What to work on: Can you reproduce the drug crystalluria text word for word, from "This is an example" to "of ciprofloxacin crystals."?

Given text:
This is an example of sulphadiazine under polarised light,
an example of amoxycillin under bright-field microscopy,
the nature of which here was confirmed by spectroscopy which was performed in Paris by our colleague and friend Professor Daudon in indinavir crystal and in acyclovir crystals.
What are the factors, which favour the precipitation of drugs in kidneys? First of all is a drug overdose, dehydration, hypoalbuminemia which causes the presence of a high percentage, proportion of unbound drug in the blood and urine pH, some drugs precipitate at acidic pH for instance, amoxycillin while neutral pH or alkaline pH is necessary for the precipitation of ciprofloxacin crystals.
What are the clinical manifestations of drug crystalluria? One is isolated and asymptomatic crystalluria, the most frequent one then they can cause hematuria, microscopic or gross hematuria with or without leucocyturia. Crystals are very frequently associated with stones, which can cause obstructive uropathy and they can even cause acute renal failure due to intratubular precipitation of crystals with the same mechanisms I’ve just described for 2,8 dihdyroxiadenine.

(Collected data entries)
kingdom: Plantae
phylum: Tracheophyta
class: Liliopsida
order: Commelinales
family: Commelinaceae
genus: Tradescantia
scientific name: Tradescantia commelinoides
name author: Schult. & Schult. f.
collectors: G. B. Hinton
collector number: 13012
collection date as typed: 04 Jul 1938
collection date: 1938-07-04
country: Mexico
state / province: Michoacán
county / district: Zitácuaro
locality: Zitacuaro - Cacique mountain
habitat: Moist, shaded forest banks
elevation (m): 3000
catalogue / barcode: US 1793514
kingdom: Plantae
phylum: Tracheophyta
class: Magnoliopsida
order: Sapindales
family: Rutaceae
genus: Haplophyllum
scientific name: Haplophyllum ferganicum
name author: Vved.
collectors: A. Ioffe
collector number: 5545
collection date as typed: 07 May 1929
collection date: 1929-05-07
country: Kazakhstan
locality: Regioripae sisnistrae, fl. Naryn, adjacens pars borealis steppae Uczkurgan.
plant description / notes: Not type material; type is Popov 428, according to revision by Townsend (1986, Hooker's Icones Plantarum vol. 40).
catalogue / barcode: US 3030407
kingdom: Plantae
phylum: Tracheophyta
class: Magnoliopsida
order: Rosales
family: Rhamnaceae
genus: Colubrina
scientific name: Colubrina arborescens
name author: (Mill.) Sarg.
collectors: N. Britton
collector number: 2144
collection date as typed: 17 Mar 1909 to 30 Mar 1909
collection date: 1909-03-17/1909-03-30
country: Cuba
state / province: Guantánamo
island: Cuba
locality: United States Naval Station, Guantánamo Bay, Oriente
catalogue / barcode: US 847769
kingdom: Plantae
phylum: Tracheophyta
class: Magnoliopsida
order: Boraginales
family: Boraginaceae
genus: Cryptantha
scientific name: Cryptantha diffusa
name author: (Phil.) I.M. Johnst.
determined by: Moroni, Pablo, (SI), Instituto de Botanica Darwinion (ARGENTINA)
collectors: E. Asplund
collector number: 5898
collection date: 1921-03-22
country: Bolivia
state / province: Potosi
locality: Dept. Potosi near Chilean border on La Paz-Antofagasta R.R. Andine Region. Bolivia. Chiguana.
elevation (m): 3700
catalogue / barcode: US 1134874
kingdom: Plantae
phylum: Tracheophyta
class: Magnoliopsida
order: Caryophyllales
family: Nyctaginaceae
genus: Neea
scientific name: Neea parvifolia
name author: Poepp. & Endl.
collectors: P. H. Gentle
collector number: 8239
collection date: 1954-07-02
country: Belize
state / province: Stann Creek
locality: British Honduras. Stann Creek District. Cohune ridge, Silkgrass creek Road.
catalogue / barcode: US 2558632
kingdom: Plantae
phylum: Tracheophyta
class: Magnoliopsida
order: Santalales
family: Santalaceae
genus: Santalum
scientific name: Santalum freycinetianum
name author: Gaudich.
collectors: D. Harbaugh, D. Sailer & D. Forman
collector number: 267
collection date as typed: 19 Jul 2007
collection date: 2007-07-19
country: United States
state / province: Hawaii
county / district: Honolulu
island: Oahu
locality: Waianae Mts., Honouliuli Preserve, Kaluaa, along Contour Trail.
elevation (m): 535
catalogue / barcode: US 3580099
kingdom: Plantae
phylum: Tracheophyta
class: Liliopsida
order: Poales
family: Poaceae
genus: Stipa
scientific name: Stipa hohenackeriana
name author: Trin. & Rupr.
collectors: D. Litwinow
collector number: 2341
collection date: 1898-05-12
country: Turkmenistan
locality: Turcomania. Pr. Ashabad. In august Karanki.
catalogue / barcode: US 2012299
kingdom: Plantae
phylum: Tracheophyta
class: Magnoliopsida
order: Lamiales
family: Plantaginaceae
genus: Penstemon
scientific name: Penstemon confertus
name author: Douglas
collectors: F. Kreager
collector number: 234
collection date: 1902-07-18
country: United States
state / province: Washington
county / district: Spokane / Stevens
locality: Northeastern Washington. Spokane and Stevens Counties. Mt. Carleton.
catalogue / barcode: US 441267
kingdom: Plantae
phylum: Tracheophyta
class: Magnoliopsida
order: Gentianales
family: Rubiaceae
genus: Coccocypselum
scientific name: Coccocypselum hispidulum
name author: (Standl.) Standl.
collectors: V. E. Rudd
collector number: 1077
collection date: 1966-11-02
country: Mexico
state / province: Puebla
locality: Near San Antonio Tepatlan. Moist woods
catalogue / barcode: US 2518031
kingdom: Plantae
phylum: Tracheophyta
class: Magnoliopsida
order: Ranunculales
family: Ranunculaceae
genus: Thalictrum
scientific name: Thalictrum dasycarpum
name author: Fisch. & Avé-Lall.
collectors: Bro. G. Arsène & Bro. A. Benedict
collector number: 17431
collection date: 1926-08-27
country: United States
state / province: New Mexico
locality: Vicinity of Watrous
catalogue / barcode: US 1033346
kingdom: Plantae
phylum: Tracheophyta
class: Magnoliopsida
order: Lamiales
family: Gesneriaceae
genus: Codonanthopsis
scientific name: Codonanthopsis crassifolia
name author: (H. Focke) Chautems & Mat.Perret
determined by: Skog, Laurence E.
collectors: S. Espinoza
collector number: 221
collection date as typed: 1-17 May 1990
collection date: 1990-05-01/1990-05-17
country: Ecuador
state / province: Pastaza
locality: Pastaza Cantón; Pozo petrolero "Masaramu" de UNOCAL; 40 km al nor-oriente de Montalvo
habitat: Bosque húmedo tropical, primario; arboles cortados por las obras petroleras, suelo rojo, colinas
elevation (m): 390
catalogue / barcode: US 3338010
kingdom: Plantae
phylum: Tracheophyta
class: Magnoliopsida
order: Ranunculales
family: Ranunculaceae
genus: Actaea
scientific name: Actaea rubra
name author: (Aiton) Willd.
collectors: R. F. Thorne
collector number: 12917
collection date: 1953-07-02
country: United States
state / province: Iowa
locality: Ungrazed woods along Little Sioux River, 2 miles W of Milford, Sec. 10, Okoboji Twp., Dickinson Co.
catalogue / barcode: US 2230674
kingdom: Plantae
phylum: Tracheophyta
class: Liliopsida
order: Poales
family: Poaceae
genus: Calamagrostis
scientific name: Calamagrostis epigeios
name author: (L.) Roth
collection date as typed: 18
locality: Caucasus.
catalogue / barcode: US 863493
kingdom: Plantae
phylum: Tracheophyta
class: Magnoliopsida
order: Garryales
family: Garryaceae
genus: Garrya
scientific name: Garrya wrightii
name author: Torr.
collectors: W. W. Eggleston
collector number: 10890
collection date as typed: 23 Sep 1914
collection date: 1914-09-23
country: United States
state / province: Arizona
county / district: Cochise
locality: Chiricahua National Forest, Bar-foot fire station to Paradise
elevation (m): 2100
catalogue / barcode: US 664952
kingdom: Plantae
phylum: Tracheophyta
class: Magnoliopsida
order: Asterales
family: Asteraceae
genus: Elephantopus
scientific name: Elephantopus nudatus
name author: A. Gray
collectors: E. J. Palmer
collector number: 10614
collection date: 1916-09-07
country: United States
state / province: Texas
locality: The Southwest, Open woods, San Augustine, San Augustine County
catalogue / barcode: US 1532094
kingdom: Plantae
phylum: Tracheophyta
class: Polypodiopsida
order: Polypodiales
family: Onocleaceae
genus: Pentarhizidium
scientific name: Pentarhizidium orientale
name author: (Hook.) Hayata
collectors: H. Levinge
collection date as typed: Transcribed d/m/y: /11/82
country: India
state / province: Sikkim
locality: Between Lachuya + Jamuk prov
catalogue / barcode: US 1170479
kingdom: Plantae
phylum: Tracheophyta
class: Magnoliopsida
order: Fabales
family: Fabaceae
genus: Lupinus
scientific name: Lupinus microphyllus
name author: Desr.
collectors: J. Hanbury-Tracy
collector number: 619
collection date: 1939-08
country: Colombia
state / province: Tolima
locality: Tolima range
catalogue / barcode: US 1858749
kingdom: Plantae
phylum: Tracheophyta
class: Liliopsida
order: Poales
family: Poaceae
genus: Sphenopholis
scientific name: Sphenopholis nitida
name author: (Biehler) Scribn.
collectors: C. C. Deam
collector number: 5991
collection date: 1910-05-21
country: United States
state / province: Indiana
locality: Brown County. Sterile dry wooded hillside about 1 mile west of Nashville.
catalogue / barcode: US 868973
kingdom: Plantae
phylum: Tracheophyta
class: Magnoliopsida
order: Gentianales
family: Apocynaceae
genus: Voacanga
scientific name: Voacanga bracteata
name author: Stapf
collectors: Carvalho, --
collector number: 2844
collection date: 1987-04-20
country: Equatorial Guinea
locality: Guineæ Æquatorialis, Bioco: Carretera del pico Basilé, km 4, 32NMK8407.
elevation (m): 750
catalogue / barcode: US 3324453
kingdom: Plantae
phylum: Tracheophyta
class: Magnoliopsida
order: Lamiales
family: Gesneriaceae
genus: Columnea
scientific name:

Solution to this problem:
This is an example of sulphadiazine under polarised light,
an example of amoxycillin under bright-field microscopy,
the nature of which here was confirmed by spectroscopy which was performed in Paris by our colleague and friend Professor Daudon in indinavir crystal and in acyclovir crystals.
What are the factors, which favour the precipitation of drugs in kidneys? First of all is a drug overdose, dehydration, hypoalbuminemia which causes the presence of a high percentage, proportion of unbound drug in the blood and urine pH, some drugs precipitate at acidic pH for instance, amoxycillin while neutral pH or alkaline pH is necessary for the precipitation of ciprofloxacin crystals.